In recent years, it has become increasingly common for investors to look beyond traditional stocks, bonds, and index funds. Whether it’s a passion for horology or a penchant for rare malts, “passion assets” like watches, whiskey, wine, and art are now staples in many portfolios.
However, moving away from the stock market introduces a unique set of tax rules. Here is a summary of the tax implications you should consider before diversifying.
Is it a “Chattel”?
The first step in assessing any physical investment is determining if it is a Chattel or a Wasting Chattel.
Chattels – these are tangible, moveable assets (e.g., paintings, antiques, or jewelry).
- The tax break – gains on these items are only taxable if the sale price exceeds £6,000.
- The limit – there is a specific calculation (Marginal Relief) if the proceeds are between £6,000 and £15,000.
Wasting Chattels – these are assets with a predictable useful life of 50 years or less (e.g., machinery, some clocks/watches, and certain beverages).
- The tax break – because these items are expected to “waste away,” they are generally exempt from Capital Gains Tax (CGT).
- Example – HMRC typically views a cask of whiskey or wine as a wasting chattel (the wood and the contents degrade/evaporate over time). Therefore, a gain from £5,000 to £50,000 could potentially be entirely tax-free. Note: Bottled wine is often treated differently as it can technically last more than 50 years.
Personal vs. Company Investment
While the definition of a chattel remains the same, the tax environment differs depending on who owns the asset.
- Personal ownership – you are subject to CGT rates (currently up to 24% for higher-rate taxpayers). However, you have your annual CGT allowance of £3,000.
- Company ownership – gains are subject to Corporation Tax. While the base rate is 19%, if your company’s profits fall within the “marginal” bracket (£50,000 – £250,000), the effective tax rate on those gains can jump to 26.5%.
Why use a company? You might choose this route if the funds are already “trapped” inside the business and you want to avoid the personal tax hit of drawing a dividend to invest personally. It can also be a strategic way to fund company pension contributions.

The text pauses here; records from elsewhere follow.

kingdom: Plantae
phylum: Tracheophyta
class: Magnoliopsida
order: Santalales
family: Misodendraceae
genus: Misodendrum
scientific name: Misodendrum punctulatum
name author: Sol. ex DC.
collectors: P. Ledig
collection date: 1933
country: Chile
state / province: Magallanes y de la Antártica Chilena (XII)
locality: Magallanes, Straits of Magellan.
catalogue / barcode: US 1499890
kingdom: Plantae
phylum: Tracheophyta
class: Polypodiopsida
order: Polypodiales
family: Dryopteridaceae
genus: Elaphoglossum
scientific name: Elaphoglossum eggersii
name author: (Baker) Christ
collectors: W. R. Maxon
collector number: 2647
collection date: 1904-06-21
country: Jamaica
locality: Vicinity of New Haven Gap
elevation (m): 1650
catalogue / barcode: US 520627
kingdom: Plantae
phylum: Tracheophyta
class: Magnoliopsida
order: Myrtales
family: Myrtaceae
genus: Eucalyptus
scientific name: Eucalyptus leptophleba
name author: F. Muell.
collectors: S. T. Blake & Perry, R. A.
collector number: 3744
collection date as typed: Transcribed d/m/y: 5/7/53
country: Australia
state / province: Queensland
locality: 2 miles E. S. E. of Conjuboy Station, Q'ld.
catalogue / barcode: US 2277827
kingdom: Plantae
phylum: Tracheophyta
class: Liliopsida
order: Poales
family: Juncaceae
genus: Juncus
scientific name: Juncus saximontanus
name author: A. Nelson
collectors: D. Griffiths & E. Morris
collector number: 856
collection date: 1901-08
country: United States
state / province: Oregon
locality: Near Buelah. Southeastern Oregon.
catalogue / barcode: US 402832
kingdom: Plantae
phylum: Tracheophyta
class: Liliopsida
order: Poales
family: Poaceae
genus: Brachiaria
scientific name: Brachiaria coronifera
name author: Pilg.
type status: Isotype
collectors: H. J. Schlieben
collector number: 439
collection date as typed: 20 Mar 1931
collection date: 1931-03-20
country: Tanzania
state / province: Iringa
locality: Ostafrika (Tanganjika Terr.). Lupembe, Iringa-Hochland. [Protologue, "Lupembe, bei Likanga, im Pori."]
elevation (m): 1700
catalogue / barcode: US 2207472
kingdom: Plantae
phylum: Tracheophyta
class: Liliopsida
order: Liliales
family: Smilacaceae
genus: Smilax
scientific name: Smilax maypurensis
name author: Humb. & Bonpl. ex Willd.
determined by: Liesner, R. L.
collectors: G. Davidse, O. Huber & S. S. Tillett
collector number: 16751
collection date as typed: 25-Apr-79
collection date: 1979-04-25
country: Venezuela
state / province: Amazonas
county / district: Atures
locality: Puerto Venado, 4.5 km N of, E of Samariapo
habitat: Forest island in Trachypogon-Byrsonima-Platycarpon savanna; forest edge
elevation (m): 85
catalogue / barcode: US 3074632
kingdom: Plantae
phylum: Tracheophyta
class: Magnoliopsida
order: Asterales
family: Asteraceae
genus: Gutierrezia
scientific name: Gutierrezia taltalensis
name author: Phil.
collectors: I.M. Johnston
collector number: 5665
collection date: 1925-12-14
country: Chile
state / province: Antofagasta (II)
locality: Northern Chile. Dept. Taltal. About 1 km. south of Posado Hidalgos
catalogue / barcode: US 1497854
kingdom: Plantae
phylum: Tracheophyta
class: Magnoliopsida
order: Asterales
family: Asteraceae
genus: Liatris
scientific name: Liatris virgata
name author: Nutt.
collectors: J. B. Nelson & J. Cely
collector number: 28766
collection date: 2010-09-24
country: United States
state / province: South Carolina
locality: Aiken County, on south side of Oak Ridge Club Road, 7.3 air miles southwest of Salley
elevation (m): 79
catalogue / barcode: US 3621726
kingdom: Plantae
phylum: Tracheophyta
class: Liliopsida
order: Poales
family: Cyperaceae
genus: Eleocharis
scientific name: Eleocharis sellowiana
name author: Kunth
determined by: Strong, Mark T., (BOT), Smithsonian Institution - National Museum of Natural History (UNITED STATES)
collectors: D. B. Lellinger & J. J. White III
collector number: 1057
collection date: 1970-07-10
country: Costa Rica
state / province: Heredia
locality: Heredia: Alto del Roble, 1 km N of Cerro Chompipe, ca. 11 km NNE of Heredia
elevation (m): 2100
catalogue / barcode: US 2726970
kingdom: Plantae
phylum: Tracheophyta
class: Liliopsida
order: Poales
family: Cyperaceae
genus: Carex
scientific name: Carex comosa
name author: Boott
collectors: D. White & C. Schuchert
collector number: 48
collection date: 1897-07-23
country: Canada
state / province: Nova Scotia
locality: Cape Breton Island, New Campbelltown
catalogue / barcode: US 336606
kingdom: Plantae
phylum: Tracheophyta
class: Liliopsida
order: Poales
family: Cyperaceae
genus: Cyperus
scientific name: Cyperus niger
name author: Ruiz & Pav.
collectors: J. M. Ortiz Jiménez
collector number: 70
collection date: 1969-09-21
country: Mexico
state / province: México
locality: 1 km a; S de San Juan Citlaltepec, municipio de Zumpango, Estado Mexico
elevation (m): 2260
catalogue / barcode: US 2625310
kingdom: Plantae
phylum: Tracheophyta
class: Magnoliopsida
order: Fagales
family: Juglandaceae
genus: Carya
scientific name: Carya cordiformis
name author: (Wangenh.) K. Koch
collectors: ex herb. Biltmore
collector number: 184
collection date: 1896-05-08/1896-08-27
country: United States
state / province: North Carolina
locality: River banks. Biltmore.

The “Legal Tender” Loophole
Not all alternative investments fall under the chattel rules. Certain investments in gold are classified as legal tender in the UK.
- Gold bullion coins – items like Gold Sovereigns and Britannias are exempt from CGT regardless of the profit made, as they are technically UK currency. This makes them a highly tax-efficient hedge against inflation.
Investing in alternative assets can be both lucrative and enjoyable, but the “best” way to hold these assets depends entirely on your broader financial picture. Small errors in how these are purchased or sold can lead to unexpected bills from HMRC.